## ESTRATTO DELLA FONTE
Proseguono senza sosta i controlli della Guardia Costiera nell’ambito dell’operazione nazionale “Mare e Laghi Sicuri 2026”. Nella notte tra sabato e domenica, i militari della Sezione di Polizia Marittima della Capitaneria di Porto di Brindisi, in stretta sinergia con il personale dell’Ufficio Locale Marittimo di Savelletri, hanno condotto un’operazione mirata al contrasto del fenomeno dell’occupazione abusiva del litorale e al rispetto delle norme di sicurezza portuale.
L’intervento principale ha interessato le spiagge libere della località Torre Canne, nel Comune di Fasano, un’area dove l’abitudine di “prenotare” il posto in prima fila per il giorno successivo è purtroppo fortemente radicata. I militari hanno rimosso e posto sotto sequestro numerose attrezzature balneari, tra cui ombrelloni, lettini e sdraio, lasciati incustoditi dopo il tramonto.
Questa condotta viola esplicitamente l’Ordinanza Balneare della Regione Puglia. La norma vieta di occupare la spiaggia libera oltre l’orario di balneazione.
La spiaggia libera è un bene pubblico. Lasciare le attrezzature di notte equivale a una privatizzazione indebita di uno spazio comune, privando altri cittadini del diritto di usufruirne liberamente la mattina successiva.
Sicurezza e decoro: Gli ombrelloni e i lettini abbandonati al buio costituiscono un potenziale pericolo per l’incolumità pubblica e ostacolano le necessarie operazioni di pulizia degli arenili da parte dei mezzi comunali.

## CONSEGNA
Cita dal testo sui controlli della Guardia Costiera a Torre Canne il passo compreso tra "Questa condotta viola" e "l’orario di balneazione.", estremi inclusi.

## VOCI FORNITE
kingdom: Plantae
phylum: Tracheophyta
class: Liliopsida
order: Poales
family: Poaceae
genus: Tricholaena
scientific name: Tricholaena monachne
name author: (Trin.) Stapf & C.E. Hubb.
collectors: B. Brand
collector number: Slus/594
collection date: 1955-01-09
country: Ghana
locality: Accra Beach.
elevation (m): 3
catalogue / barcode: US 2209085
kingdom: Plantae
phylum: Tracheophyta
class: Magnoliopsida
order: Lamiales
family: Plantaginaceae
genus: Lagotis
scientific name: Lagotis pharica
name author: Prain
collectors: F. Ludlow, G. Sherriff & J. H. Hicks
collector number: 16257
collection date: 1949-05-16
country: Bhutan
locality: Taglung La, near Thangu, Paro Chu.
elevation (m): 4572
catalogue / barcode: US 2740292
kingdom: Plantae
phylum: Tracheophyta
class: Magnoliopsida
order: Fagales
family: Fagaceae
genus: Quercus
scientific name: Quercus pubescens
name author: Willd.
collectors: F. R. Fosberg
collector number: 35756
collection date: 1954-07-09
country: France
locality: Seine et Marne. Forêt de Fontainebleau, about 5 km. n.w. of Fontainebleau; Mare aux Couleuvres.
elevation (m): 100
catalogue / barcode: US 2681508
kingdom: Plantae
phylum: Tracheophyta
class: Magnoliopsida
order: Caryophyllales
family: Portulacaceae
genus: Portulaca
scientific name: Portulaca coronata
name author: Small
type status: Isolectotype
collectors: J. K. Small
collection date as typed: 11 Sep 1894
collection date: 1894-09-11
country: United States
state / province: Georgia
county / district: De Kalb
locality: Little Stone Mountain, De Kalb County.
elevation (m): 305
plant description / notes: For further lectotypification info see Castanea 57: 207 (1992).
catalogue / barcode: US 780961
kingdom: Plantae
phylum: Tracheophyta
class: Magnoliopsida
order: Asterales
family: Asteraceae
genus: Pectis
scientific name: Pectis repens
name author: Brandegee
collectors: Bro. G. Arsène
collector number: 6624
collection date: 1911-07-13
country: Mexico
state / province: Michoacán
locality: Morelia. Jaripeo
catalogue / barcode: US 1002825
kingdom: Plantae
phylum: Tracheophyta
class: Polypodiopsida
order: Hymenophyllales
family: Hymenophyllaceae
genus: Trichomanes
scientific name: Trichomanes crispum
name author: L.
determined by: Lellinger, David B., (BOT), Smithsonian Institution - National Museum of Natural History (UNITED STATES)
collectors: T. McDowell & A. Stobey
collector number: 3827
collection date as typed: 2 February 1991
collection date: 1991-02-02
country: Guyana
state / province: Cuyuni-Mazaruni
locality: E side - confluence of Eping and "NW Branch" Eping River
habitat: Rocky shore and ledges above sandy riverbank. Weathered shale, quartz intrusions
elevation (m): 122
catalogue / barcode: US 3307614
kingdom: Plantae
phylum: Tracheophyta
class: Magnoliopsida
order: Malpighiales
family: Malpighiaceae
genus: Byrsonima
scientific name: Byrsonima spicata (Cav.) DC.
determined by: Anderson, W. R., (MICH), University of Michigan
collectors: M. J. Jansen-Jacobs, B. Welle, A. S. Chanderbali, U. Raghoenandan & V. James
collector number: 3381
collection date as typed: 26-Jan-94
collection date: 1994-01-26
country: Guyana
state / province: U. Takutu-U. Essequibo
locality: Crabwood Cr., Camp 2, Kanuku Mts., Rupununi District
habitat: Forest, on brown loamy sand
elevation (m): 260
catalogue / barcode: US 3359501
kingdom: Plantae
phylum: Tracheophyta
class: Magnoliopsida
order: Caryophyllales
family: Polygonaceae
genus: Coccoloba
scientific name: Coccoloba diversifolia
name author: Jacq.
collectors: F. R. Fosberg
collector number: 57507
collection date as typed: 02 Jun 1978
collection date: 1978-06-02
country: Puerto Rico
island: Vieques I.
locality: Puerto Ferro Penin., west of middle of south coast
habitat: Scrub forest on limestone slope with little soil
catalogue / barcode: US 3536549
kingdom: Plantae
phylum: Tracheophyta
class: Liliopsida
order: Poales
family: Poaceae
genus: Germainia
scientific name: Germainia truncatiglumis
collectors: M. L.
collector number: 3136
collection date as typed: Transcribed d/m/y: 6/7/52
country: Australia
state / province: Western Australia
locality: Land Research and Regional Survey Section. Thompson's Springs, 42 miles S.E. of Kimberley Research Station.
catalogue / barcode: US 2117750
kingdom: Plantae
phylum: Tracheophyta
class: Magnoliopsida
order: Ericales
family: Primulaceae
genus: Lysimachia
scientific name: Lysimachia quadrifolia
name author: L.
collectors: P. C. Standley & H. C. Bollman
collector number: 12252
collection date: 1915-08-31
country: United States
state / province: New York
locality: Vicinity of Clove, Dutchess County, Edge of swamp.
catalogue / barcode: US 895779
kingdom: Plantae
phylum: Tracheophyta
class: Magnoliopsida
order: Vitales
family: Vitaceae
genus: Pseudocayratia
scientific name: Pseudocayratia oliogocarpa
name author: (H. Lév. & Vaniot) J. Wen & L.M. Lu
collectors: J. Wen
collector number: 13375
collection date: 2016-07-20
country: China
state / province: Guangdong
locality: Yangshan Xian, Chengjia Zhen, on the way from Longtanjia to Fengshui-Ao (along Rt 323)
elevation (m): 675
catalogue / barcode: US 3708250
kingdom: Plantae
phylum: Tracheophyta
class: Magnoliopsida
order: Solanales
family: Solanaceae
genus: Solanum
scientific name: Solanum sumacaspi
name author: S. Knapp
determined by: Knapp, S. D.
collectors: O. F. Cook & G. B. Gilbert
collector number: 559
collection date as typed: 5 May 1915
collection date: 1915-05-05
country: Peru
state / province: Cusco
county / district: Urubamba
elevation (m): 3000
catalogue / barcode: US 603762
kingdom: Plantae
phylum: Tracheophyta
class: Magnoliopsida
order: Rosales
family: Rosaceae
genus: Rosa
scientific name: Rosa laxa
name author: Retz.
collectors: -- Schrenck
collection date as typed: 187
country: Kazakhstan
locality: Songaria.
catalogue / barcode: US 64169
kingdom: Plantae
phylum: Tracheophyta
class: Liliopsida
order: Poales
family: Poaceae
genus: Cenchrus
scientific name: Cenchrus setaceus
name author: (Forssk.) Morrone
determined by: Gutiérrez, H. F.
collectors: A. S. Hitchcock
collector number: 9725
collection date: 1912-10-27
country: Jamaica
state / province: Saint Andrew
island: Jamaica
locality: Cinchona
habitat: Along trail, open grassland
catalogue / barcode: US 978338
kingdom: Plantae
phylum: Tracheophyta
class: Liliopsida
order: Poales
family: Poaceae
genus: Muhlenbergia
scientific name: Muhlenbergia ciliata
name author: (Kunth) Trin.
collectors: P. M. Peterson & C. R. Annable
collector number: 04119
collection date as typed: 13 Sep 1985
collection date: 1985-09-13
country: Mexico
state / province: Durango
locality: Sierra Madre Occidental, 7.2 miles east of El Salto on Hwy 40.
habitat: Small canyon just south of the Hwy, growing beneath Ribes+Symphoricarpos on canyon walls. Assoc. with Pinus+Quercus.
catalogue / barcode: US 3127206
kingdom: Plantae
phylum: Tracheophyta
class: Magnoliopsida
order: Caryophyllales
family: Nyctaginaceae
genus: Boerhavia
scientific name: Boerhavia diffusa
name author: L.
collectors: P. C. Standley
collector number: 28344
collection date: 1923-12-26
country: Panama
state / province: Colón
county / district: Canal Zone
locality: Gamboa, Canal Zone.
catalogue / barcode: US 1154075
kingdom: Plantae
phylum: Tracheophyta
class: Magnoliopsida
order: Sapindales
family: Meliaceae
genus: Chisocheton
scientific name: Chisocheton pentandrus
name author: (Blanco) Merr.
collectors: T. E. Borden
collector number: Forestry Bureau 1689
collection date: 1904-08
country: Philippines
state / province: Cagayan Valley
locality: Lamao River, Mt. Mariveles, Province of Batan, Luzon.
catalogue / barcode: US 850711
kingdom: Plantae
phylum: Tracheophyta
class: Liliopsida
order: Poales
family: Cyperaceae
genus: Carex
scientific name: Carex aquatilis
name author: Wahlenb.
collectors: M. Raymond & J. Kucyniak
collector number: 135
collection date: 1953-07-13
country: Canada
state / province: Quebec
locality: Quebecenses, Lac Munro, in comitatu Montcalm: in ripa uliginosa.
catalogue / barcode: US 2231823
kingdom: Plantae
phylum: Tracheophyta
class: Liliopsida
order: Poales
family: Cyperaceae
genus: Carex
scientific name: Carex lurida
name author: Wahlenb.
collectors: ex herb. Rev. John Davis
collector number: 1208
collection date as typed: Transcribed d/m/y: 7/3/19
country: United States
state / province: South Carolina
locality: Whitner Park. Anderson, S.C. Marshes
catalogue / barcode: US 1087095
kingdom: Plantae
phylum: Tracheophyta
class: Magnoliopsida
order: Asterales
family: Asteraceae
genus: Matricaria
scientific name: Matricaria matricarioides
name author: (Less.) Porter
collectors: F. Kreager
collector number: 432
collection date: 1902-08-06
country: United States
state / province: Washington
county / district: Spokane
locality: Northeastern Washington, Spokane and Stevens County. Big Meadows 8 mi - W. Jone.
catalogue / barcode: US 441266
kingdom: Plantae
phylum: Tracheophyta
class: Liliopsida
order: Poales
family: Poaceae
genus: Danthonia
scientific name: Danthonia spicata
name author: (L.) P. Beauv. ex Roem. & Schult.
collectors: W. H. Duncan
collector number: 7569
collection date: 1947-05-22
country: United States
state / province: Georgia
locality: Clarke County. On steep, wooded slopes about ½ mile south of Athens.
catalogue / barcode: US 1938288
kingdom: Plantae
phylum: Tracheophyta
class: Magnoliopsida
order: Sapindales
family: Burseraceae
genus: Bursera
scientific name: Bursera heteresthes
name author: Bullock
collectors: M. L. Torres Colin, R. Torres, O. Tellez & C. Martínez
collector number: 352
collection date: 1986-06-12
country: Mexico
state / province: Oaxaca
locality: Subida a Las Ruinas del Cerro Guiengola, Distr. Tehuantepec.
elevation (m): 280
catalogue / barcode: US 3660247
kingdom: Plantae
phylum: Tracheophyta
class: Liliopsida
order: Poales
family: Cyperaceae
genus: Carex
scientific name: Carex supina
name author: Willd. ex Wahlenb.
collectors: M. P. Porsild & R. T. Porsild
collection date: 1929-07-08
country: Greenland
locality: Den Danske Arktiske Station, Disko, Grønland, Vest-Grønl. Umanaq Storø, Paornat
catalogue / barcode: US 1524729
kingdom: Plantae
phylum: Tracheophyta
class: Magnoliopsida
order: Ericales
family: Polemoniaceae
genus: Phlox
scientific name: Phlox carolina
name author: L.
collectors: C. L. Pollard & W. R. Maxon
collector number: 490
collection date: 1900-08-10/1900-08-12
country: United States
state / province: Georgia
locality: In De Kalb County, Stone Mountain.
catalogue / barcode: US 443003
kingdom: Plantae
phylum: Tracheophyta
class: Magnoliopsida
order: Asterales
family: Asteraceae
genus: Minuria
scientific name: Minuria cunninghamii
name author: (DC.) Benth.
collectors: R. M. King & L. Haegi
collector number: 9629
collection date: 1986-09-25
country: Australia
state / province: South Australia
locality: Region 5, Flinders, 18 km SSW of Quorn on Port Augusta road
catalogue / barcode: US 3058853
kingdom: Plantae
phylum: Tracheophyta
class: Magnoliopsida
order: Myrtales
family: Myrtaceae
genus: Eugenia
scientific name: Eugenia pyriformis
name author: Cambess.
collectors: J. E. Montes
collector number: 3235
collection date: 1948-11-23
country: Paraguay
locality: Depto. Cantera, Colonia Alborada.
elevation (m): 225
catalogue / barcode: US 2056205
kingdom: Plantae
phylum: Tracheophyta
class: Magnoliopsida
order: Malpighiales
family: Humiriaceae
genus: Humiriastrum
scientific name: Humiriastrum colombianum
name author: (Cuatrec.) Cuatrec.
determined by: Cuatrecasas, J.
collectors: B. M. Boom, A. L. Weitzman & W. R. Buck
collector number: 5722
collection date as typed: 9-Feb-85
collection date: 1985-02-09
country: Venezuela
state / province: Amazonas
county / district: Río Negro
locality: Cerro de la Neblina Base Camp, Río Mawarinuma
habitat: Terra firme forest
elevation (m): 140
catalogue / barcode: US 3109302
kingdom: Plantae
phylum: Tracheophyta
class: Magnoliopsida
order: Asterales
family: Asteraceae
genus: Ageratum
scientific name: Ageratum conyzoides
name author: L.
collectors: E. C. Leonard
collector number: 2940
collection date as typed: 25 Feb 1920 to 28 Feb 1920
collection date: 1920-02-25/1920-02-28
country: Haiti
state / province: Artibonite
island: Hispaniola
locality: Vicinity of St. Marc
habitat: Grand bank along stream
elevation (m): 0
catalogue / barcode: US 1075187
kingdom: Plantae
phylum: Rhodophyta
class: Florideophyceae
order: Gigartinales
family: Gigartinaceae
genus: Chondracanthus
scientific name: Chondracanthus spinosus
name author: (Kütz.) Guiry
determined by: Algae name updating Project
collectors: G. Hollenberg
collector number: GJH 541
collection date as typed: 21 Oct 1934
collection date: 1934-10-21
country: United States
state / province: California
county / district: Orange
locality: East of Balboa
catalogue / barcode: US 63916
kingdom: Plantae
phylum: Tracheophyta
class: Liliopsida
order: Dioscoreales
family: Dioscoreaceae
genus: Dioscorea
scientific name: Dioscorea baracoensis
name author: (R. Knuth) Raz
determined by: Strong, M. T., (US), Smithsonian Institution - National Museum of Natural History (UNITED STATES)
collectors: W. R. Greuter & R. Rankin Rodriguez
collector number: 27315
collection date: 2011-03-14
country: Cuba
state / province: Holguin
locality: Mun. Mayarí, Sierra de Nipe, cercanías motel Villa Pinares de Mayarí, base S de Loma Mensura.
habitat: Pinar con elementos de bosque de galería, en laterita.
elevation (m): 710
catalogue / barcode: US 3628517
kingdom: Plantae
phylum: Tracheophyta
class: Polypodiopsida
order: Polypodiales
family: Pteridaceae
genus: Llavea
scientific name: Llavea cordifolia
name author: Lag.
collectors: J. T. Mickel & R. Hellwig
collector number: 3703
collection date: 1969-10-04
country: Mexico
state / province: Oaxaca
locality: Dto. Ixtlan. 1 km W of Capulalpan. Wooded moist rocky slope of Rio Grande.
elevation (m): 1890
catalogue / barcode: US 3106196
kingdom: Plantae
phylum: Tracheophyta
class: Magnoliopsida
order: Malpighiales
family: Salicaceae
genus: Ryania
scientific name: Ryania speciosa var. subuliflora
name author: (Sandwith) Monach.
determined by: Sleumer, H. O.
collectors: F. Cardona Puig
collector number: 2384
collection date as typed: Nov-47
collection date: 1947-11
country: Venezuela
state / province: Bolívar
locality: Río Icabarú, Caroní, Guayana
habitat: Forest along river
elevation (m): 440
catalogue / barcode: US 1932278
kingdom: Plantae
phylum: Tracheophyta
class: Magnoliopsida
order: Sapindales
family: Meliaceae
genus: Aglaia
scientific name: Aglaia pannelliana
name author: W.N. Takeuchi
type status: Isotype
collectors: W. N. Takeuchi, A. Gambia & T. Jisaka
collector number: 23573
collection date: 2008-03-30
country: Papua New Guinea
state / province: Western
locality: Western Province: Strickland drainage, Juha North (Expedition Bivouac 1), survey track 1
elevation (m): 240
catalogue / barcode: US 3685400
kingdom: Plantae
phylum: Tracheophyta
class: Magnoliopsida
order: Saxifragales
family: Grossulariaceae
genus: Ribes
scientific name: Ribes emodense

## RISULTATO DELL'ESERCIZIO
Questa condotta viola esplicitamente l’Ordinanza Balneare della Regione Puglia. La norma vieta di occupare la spiaggia libera oltre l’orario di balneazione.